Monday, December 23, 2013


125. Private and public virtues

 Ethics has mostly been approached from an individual perspective: how should the individual behave. There, the proposed universal principle is the ‘golden rule’ that one should (not) do to others what one does (not) want done to oneself.

Now, most individual ethics are powerless when we turn to public conduct, of states, which are under pressure of geopolitics, aggression, crime, insurgence and terrorism. Torture is clearly wrong but what if by torturing one person one can save a nation?

This was brought home forcefully by Machiavelli’s classic ‘The prince’. For reasons of state things may need to be done that are blatantly bad, such as torture. However, that does not make it good. What does this do to ethics?

Should one now say that there are two kinds of good and bad: private and public?

I propose that there is no fundamental difference. Ethics and morality are not clear-cut on the individual level either. Also in the private sphere there can be multiple goods and bads, and it is often difficult to choose.

Earlier in this blog (in item 40) I referred to Martha Nussbaum’s account of the Fragility of goodness, with the example of Agamemnon, who had to choose between his daughter, to whom he had paternal duties, and his army, to which he had the duties of the commander.

I also argued (in item 118) that the golden rule is not strictly universal. There are things that I would do to others that I would not like to be done to myself, because knowing the other I know what s/he appreciates that I do not.

Lying is bad, but even on a personal level I may have to lie to protect someone’s interests. Would I lie to keep my child out of prison? I certainly would. Others might not.

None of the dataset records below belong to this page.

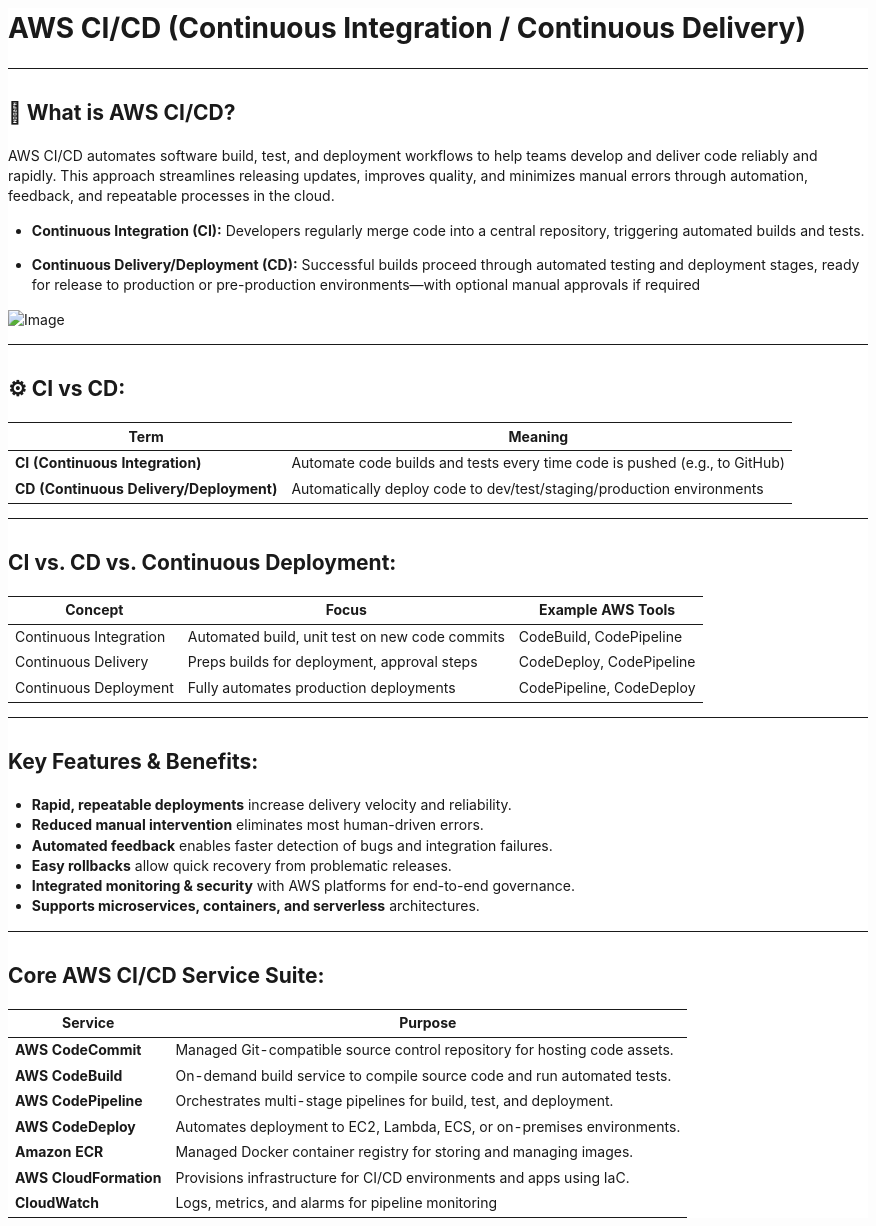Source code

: # AWS CI/CD (Continuous Integration / Continuous Delivery)
---
## 🚀 What is AWS CI/CD?
AWS CI/CD automates software build, test, and deployment workflows to help teams develop and deliver code reliably and rapidly. This approach streamlines releasing updates, improves quality, and minimizes manual errors through automation, feedback, and repeatable processes in the cloud.

- **Continuous Integration (CI):** Developers regularly merge code into a central repository, triggering automated builds and tests.

- **Continuous Delivery/Deployment (CD):** Successful builds proceed through automated testing and deployment stages, ready for release to production or pre-production environments—with optional manual approvals if required
<img width="940" height="454" alt="Image" src="https://github.com/user-attachments/assets/490cf3f1-f15d-4041-825b-82948b727b56" />

---
## ⚙️ CI vs CD:
| **Term**                                | **Meaning**                                                                |
| --------------------------------------- | -------------------------------------------------------------------------- |
| **CI (Continuous Integration)**         | Automate code builds and tests every time code is pushed (e.g., to GitHub) |
| **CD (Continuous Delivery/Deployment)** | Automatically deploy code to dev/test/staging/production environments      |

---
## CI vs. CD vs. Continuous Deployment:
| Concept                 | Focus                                            | Example AWS Tools           |
|-------------------------|--------------------------------------------------|-----------------------------|
| Continuous Integration  | Automated build, unit test on new code commits   | CodeBuild, CodePipeline     |
| Continuous Delivery     | Preps builds for deployment, approval steps      | CodeDeploy, CodePipeline    |
| Continuous Deployment   | Fully automates production deployments           | CodePipeline, CodeDeploy    |

---
## Key Features & Benefits:
- **Rapid, repeatable deployments** increase delivery velocity and reliability.
- **Reduced manual intervention** eliminates most human-driven errors.
- **Automated feedback** enables faster detection of bugs and integration failures.
- **Easy rollbacks** allow quick recovery from problematic releases.
- **Integrated monitoring & security** with AWS platforms for end-to-end governance.
- **Supports microservices, containers, and serverless** architectures.
---
## Core AWS CI/CD Service Suite:
| **Service**           | **Purpose**                                                               |
|-----------------------|---------------------------------------------------------------------------|
| **AWS CodeCommit**    | Managed Git-compatible source control repository for hosting code assets. |
| **AWS CodeBuild**     | On-demand build service to compile source code and run automated tests.   |
| **AWS CodePipeline**  | Orchestrates multi-stage pipelines for build, test, and deployment.       |
| **AWS CodeDeploy**    | Automates deployment to EC2, Lambda, ECS, or on-premises environments.    |
| **Amazon ECR**        | Managed Docker container registry for storing and managing images.        |
| **AWS CloudFormation**| Provisions infrastructure for CI/CD environments and apps using IaC.      |
| **CloudWatch**        | Logs, metrics, and alarms for pipeline monitoring                         |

I appealed to Aristotle’s virtue ethics. There are multiple dimensions to what may be good, they are often not commensurable, not amenable to a common denominator, and what is good depends on circumstances. Sometimes I need to be brave and at other times prudent. Next to valour and prudence there are choices between trust and control, ‘voice’ and ‘exit’, attack and defence, spontaneity and restraint, truthfulness and lying, etc.

As I claimed (also in item 118), ethics is indeed multiple, debatable. What is to be chosen, and to what degree, is a matter of debate. However, the impossibility of universal rules and judgements is not a passport to the arbitrary. Or to relativism in the sense that any opinion is as good as any other. The striving for justice remains. And an ethical stance is subject to argumentation.

For matters of state there is an International Court of Justice. To justify oneself one needs to show awareness of the bad, evidence that one deliberated, evidence of proportionate action, and the willingness to have one’s judgements tested and possibly condemned and punished.

Also as an individual one must submit not only to the rule of law and but also, since the reach of the law is deliberately limited, to ethical judgement of friends, colleagues, and communities. It does not automatically suffice for bankers to plead that they are aware that they acted immorally but acted within the law and were forced to act as they did under pressures of competition. They need to argue their case in a balancing of virtues.

Socrates drank the cup of poison though convinced that his actions had been right.